::: Records

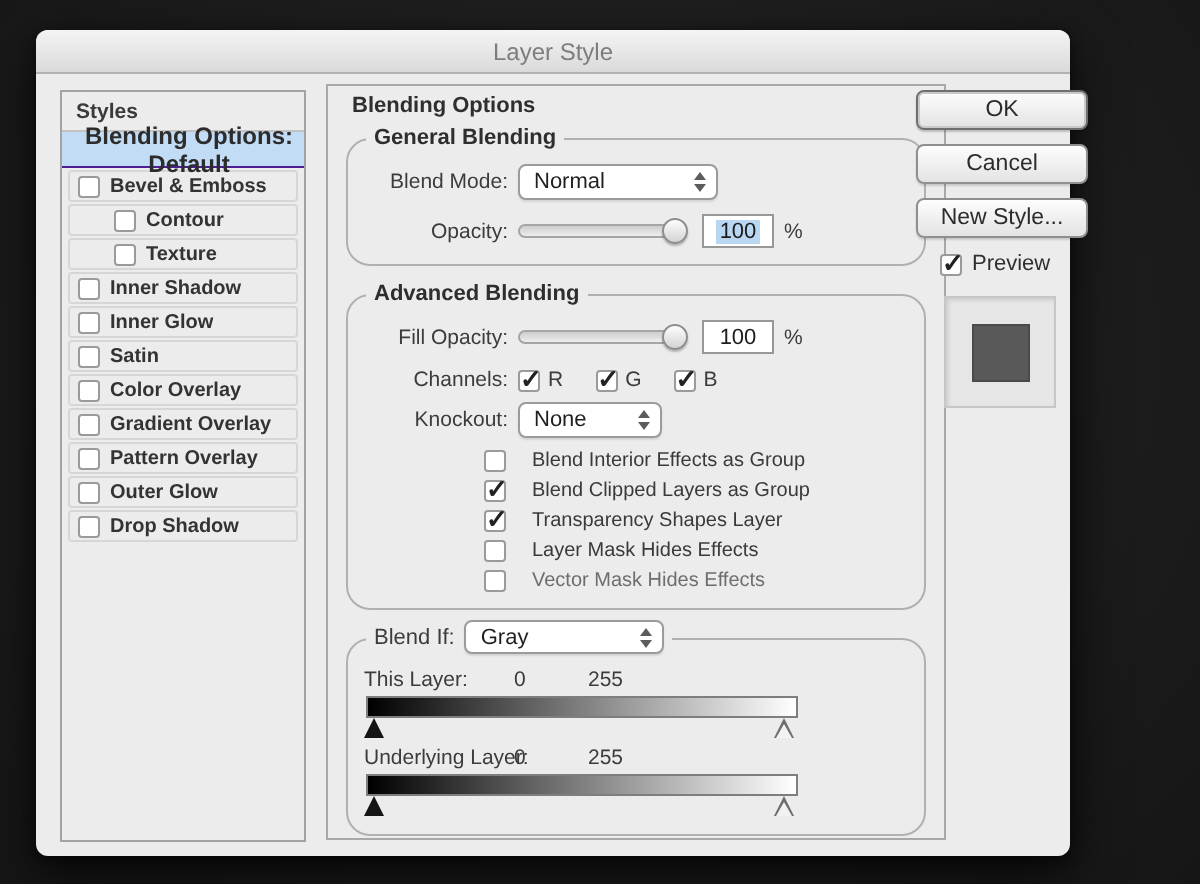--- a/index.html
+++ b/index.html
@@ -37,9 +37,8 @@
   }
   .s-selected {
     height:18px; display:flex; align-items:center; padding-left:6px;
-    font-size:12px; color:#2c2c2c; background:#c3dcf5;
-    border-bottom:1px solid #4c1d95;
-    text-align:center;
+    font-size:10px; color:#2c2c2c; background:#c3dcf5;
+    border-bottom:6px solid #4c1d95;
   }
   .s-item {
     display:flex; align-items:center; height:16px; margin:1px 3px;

::::::

Copy out all the records exactly as they read, and omit the pictures.

» Output below:
--- a/index.html
+++ b/index.html
@@ -37,9 +37,8 @@
   }
   .s-selected {
     height:18px; display:flex; align-items:center; padding-left:6px;
-    font-size:12px; color:#2c2c2c; background:#c3dcf5;
-    border-bottom:1px solid #4c1d95;
-    text-align:center;
+    font-size:10px; color:#2c2c2c; background:#c3dcf5;
+    border-bottom:6px solid #4c1d95;
   }
   .s-item {
     display:flex; align-items:center; height:16px; margin:1px 3px;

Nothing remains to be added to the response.